Agatha Christie, John Grisham and Alfred Hitchcock have their die-hard fans,
but the Bible is the best-selling, most-read whodunit mystery ever written—
even though it is totally unlike the others.

In a whodunit mystery the reader gets to go through the same process of deduction as the protagonist throughout the investigation of a crime. Clues along the way make it possible to deduce the identity of the perpetrator before the story reveals all in the climax.

But in the Bible, the crime and perpetrator are laid bare in the first few chapters: Humans obey Satan instead of God and lose access to the Tree of Life and the Holy Spirit.

The mystery

In one verse the Apostle Paul gives it away: “Christ in you, the hope of glory” (Colossians 1:27). Christ is in us through the Holy Spirit and we need the mind of Christ (Philippians 2:5).

Whodunit

We don’t bandy about WWJD (What Would Jesus Do?). We want concrete examples not subjective guesses. We pay attention to WDJD (What Did Jesus Do). We read the four Gospels for the inspired historical testimony of what Jesus did during his 3-1/2 years on the earth as the Son of Man.  “Anyone who says he is a Christian should live as Christ did” (I John 2:6, Living Bible).
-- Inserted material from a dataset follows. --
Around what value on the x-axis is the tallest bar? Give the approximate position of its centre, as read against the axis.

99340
Actually, Jesus cared about WDFD (What Did Father Do?).  “Whatever the Father does, the Son also does” (John 5:19, NIV).

And then there’s WDPD (What Did Paul Do?).  Some erroneously believe the apostle to the Gentiles changed everything.  But Paul said “Follow my example, as I follow the example of Christ” (I Cor. 11:1).

Living up to such godly standards cannot be done by human deduction.  We must be called by the Father (John 6:44).  Our minds must be opened by Christ like He did to disciples on the road to Emmaus (Luke 24:31). The Holy Spirit reveals the deep things of God through our spirit in man (1 Corinthians 2:11).
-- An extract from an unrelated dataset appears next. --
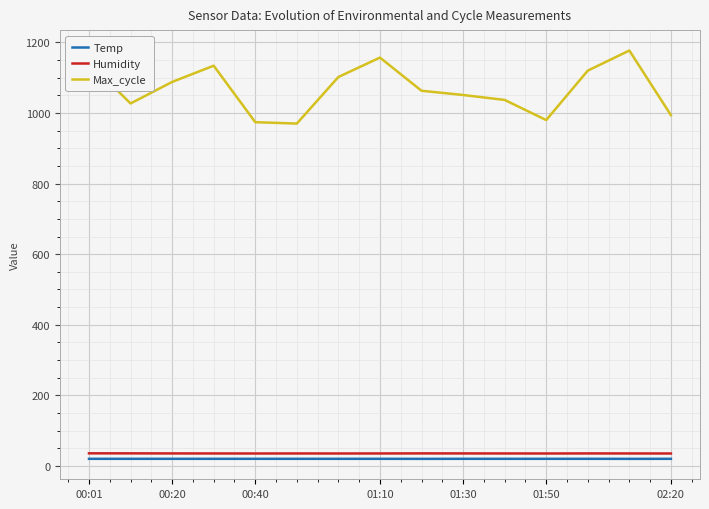

Which series has the largest total across all categories?

Max_cycle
What joy—by revealing grace—to feel like Sherlock Holmes and find the mystery starting to become “the simplicity of Christ” (2 Cor. 11:3).   Elementary, my dear Watson!

Reveals all in its climax

“Blessed are those who do His commandments, that they may have the right to the tree of life …” (Revelation 22:14).

So now the mystery only you can solve:  WDYD (What Did You Do?)